Will this case mark the end of the legal process?
Yes, on the issue of the authority to trigger Article 50. However, there is a potentially important caveat. All sides acknowledge that once triggered, Article 50 is irrevocable.
But Article 50 itself does not specifically address this issue. Some lawyers and legal academics believe it can be revoked. If the Supreme Court feels that it needs clarification on the meaning of Article 50 and its "revocability" in order to decide the case, then it is bound to refer the matter to the European Court of Justice, in effect, the EU's Supreme Court.
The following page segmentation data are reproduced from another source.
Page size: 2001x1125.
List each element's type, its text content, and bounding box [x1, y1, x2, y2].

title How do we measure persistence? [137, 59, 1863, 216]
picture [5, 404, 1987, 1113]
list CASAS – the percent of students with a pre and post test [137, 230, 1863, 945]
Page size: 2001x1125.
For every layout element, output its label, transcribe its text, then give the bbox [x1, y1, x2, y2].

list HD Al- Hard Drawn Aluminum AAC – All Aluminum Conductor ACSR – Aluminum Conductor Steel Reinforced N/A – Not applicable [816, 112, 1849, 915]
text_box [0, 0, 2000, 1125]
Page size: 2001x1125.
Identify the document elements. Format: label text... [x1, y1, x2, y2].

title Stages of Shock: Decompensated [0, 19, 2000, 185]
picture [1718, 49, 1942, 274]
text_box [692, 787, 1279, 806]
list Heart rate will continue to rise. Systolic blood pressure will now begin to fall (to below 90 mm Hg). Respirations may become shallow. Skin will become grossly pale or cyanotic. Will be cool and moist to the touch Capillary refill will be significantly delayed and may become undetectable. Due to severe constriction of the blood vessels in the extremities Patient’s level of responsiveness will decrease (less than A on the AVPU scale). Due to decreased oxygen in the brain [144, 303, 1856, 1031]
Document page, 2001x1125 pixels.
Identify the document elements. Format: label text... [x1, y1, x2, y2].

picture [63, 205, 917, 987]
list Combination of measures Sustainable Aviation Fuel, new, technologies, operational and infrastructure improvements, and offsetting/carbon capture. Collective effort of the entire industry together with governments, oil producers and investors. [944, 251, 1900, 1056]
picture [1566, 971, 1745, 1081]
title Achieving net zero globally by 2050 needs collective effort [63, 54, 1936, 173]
That would take months and would cause political ructions. The irony of the EU's highest court having any kind of role and influence in determining how the UK exits the EU would be a very bitter one for those who voted Leave.
Which lawyers will fight the case?
The case will provide an opportunity to see and hear some of the finest lawyers in the land, some might even say "legal royalty". The government is represented by the Attorney General Jeremy Wright QC and James Eadie QC, who as First Treasury Counsel or "treasury devil", is the government's go-to independent barrister on legal issues of national importance.
Up against them for Gina Miller is Lord Pannick QC, generally acknowledged as the outstanding barrister of his generation in cases of public law. Lord Pannick and James Eadie belong to the same barristers' chambers, but there will be no quarter given in their exchanges.
A glittering array of QCs will represent Dier Dos Santos, the Welsh government and a range of others granted the status of "interested parties". Not to mention the Lord Advocate of Scotland, W James Wolffe QC and the Attorney General of Northern Ireland John F Larkin QC.